Never used an espresso machine before? Read our espresso machine 101 to learn everything!

Can you make decaf coffee taste better?

While decaf coffee may be a suitable and healthier option for many, we can’t deny that it tastes a little bland. For regular coffee drinkers used to the rich and creamy taste of a latte or a mocha, decaf is just a bitter brew.

So, how can you improve its taste? Here’s our recipe to create a decaf iced coffee that tastes even better than the regular one:

  • Add hot water to decaffeinated coffee and mix until dissolved.
  • Add cold water, sugar, and a pinch of vanilla essence.
  • Pour the coffee mixture into a glass filled with ice cubes and stir.
  • Add cold milk on the top and enjoy!

Bonus Tip: Use a strong concentration of decaf coffee to pour over ice cubes. This helps the coffee to dissolve on the melting ice, resulting in a better and richer taste.

What other solvents are used to decaffeinate coffee?

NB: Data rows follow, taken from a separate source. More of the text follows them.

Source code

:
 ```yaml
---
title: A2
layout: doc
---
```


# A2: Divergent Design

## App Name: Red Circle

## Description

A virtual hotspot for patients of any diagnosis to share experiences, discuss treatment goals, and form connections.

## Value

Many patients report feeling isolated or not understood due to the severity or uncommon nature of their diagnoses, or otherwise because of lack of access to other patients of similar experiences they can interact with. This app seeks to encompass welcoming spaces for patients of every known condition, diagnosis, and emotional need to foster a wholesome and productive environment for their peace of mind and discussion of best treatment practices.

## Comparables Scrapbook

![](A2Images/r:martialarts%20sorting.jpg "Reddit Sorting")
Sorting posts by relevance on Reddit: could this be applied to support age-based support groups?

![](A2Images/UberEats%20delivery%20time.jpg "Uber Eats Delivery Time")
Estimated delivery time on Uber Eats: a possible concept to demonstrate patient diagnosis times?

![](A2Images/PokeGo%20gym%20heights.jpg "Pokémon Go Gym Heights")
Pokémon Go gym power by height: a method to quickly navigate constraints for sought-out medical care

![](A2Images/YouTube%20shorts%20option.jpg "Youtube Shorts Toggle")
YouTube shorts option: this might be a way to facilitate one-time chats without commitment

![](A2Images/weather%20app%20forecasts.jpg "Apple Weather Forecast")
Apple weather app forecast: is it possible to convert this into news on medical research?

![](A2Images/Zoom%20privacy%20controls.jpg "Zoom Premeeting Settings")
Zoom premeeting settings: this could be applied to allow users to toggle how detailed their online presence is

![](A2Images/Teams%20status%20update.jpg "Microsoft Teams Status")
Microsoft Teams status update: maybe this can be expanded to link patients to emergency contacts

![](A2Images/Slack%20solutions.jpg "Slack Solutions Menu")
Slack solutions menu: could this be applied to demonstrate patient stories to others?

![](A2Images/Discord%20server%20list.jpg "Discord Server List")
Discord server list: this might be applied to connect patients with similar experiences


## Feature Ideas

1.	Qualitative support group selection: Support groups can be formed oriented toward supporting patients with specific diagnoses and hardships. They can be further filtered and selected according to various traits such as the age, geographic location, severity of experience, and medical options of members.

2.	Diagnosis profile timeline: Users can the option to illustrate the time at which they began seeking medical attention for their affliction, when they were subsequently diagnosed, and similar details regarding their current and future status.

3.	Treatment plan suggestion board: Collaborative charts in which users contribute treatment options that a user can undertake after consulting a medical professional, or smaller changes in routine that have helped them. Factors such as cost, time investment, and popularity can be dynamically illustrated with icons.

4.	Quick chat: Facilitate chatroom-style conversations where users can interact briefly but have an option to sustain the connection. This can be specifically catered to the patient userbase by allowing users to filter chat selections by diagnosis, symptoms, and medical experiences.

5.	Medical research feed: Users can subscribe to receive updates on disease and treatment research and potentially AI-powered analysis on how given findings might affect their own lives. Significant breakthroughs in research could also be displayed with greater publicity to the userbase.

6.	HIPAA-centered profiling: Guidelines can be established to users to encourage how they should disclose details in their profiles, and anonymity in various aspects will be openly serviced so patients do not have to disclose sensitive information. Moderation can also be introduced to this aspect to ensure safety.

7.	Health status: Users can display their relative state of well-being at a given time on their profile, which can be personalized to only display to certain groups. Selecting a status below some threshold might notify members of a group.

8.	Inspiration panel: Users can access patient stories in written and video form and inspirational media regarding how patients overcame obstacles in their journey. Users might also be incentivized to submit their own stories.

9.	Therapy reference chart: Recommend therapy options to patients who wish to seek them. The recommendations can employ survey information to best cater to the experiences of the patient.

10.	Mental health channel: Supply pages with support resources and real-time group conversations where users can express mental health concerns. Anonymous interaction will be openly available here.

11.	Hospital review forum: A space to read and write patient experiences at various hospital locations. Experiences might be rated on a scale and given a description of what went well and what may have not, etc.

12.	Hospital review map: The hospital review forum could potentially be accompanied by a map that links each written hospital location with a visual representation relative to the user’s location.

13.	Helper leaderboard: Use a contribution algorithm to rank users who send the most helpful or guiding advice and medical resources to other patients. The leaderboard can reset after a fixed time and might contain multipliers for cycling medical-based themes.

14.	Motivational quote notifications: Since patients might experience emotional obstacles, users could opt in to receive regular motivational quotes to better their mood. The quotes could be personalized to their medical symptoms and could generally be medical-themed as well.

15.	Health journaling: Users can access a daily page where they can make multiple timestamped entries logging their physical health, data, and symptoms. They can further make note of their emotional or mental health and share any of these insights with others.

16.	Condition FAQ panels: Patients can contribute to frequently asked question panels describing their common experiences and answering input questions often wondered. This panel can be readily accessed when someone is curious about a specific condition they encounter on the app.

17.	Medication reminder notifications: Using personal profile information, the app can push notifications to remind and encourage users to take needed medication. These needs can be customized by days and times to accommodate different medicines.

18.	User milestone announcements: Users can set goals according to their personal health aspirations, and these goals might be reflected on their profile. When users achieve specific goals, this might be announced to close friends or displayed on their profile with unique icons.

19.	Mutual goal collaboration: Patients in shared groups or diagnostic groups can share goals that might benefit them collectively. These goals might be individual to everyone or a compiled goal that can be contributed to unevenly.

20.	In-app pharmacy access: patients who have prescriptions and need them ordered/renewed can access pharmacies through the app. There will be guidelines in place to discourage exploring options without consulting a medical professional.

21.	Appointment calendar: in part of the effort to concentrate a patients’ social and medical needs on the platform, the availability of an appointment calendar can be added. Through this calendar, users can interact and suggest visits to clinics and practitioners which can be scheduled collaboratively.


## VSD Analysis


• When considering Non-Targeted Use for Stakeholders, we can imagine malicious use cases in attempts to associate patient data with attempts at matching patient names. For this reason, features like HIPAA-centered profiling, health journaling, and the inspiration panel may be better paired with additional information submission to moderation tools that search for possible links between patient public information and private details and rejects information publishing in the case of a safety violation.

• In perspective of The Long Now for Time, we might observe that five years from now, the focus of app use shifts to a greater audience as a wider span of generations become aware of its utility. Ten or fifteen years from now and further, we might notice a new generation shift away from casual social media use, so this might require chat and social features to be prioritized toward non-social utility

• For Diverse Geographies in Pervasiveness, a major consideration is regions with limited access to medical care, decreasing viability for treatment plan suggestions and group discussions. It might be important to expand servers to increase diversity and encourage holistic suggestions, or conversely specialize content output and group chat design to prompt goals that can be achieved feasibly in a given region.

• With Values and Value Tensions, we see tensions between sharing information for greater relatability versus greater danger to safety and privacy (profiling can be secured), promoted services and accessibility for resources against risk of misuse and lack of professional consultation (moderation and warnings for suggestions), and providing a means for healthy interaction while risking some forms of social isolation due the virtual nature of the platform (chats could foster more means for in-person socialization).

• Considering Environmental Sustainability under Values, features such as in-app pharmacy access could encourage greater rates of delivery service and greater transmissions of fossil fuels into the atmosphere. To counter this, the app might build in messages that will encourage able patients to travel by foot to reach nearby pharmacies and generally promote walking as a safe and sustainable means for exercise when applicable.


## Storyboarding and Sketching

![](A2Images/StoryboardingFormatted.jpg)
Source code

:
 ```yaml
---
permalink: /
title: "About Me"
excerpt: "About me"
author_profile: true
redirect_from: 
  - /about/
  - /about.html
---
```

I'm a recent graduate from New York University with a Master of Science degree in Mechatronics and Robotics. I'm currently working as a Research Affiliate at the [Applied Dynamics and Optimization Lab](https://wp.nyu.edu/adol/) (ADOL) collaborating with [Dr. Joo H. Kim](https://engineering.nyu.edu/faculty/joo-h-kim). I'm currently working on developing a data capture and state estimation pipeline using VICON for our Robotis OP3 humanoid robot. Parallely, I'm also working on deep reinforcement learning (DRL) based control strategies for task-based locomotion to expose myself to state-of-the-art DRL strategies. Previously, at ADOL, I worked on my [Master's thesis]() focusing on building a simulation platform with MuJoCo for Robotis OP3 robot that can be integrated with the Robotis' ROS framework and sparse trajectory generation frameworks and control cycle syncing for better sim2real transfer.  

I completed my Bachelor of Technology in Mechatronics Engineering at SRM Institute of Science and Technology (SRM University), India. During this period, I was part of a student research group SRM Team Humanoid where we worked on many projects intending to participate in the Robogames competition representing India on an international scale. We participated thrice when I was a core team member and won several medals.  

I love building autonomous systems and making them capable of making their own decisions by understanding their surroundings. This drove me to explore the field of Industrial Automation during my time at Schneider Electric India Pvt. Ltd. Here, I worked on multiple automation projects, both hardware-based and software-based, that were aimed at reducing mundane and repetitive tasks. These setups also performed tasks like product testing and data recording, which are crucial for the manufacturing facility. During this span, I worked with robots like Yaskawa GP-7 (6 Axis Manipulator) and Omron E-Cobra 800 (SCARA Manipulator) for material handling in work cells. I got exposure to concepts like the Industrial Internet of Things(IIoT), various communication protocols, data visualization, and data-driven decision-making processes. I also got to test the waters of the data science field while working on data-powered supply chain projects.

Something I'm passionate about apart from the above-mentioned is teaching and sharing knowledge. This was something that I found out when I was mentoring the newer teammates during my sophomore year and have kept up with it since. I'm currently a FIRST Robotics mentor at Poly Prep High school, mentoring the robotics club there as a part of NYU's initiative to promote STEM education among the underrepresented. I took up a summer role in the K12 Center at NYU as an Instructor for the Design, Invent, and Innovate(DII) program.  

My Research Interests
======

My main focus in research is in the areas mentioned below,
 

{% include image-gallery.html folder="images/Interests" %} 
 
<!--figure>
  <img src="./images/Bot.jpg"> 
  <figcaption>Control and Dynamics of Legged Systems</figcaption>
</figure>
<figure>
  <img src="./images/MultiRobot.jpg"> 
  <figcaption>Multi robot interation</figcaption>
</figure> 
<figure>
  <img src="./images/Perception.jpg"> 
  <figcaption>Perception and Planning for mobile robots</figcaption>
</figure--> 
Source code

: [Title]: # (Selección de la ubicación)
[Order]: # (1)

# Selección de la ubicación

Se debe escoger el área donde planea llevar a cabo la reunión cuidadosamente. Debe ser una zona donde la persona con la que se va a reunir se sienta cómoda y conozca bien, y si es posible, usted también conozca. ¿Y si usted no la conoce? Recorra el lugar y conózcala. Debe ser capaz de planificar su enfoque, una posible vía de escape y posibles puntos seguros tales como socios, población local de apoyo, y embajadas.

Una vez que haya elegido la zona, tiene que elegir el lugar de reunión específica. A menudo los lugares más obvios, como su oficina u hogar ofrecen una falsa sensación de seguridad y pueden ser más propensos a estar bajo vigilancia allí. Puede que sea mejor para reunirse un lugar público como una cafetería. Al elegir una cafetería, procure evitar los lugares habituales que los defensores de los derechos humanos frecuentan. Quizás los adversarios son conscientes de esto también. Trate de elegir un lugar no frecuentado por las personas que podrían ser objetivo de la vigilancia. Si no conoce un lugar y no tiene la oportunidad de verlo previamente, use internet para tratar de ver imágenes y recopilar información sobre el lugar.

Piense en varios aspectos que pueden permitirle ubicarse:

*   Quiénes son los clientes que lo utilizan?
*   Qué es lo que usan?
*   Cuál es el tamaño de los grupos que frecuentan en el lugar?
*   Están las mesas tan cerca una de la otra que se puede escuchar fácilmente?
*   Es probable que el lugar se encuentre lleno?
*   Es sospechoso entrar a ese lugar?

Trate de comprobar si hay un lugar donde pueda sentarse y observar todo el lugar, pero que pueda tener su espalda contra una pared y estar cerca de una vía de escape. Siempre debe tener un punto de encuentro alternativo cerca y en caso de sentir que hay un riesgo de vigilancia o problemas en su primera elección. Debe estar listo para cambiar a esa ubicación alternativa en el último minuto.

Almost all decaffeination processes use a solvent to dissolve the caffeine present in the green, unroasted coffee beans. Using water as the solvent is the most viable option for people decaffeinating their coffee at home. But unfortunately, it’s not the most effective method.

Dissolving your coffee in water results in the loss of antioxidants and other nutrients along with caffeine. Therefore, professional decaffeination processes use chemical solvents to dissolve coffee beans.

Activated charcoal, CO2, methyl acetate, and methylene chloride are some common solvents used for decaffeination. These agents help remove the caffeine content from the coffee beans while preventing the loss of important nutrients.


Decaf coffee is a simple ground coffee with 97% less caffeine content. People with high blood pressure, migraine, and digestive issues are often advised to switch to decaf.

It’s simple to brew a cup of decaf coffee at home. You will need boiled water and ground coffee beans to get started. If you have an espresso machine at home, you can also use the decaffeinated coffee to make yourself an espresso shot.

Follow the instructions provided in this article to decaffeinate coffee and enjoy its richness in a healthier way!